European pensions industry urged to make it easier for multinational employers

The European pensions industry has been urged to make it easier for multinational employers to approach the market amid concerns that costs are putting firms off.

Speaking at the Cross-Border Benefits Alliance (CBBA) Europe Annual Conference 2022 yesterday, 15 September, Owens Corning director of international pensions, Sjuck de Bordes, warned that some firms may not be approaching the market due to cost and time constraints.

“Unless a multinational has a really enthusiastic boss who says I don’t care how much it costs to do it, but that's rare, people are not going to move into the markets.

“We need to get to a place where you can come to a multinational with a proposition and say, ‘it's easy - this is how it's done, and we'll help you do it’”.
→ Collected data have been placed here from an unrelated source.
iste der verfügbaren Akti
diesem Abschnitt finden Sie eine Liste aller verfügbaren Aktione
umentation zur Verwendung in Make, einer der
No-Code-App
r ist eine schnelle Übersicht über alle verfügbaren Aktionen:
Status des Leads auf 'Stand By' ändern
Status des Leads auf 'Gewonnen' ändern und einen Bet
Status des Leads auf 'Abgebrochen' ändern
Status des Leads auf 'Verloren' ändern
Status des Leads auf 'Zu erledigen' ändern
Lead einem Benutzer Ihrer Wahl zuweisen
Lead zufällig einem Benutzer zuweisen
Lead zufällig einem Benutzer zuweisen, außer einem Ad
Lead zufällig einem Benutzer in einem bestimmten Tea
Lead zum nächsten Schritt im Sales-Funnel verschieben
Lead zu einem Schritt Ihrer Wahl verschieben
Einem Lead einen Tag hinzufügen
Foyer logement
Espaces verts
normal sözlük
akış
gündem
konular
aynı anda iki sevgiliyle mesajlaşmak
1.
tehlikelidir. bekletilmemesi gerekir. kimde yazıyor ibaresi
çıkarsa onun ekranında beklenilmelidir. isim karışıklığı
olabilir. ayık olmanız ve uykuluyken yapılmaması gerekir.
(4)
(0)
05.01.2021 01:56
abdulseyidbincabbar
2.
“Just make it easy,” he added in response to a query as to what the industry can do to facilitate solutions for multinational employers. “If you can explain this clearly and make it easy to understand for decision makers and employees, I think this will make the transition easier.”

This was echoed by Aon retirement solutions partner and United Pensions’, Emmy Verbist, who noted that there are limitations in terms of cost and budget, stressing that solutions that are being developed in the current framework require economies of scale, as well as time and energy.

Also commenting on a session on cross-border occupational pension challenges was Unum global vice financial well-being and retirement programme assistant vice president, Carl Gagnon, who suggested that the current pension structure has not been effective for multinational employers.

“There's certainly no economies of scale present throughout the EU for a company like Unum to be able to offer a consistent DC programme across all locations,” he said.

“I don't think in the current regulatory environment, whether that's in countries and localities, or with the IORP II Directive, that there is enough flexibility and portability for companies. The current benefit structure is limited by these geographic and tax regulatory divisions, creating inequities in reward programmes for companies like us.”

Gagnon also suggested that there has not been much effort in this area, stating “I really don't see it coming to fruition beyond talk”.

“I think multinational companies like us... would like to see more developments in regards to the cross-border benefits and also see some opportunities and maybe options to consider,” he stated.

“In other words, I don't think the marketing is there, but the market appetite is there from multinational corporations, but I just don't see anything being fully available.

“I think firms that are currently working to build and support cross-border benefits fees have to be better organised and well resourced, and prepared to handle not only planned conversions and transfers, but have the logistical teams available to help coordinate that work and partner with multinational corporations to handle a very time consuming and complex task.”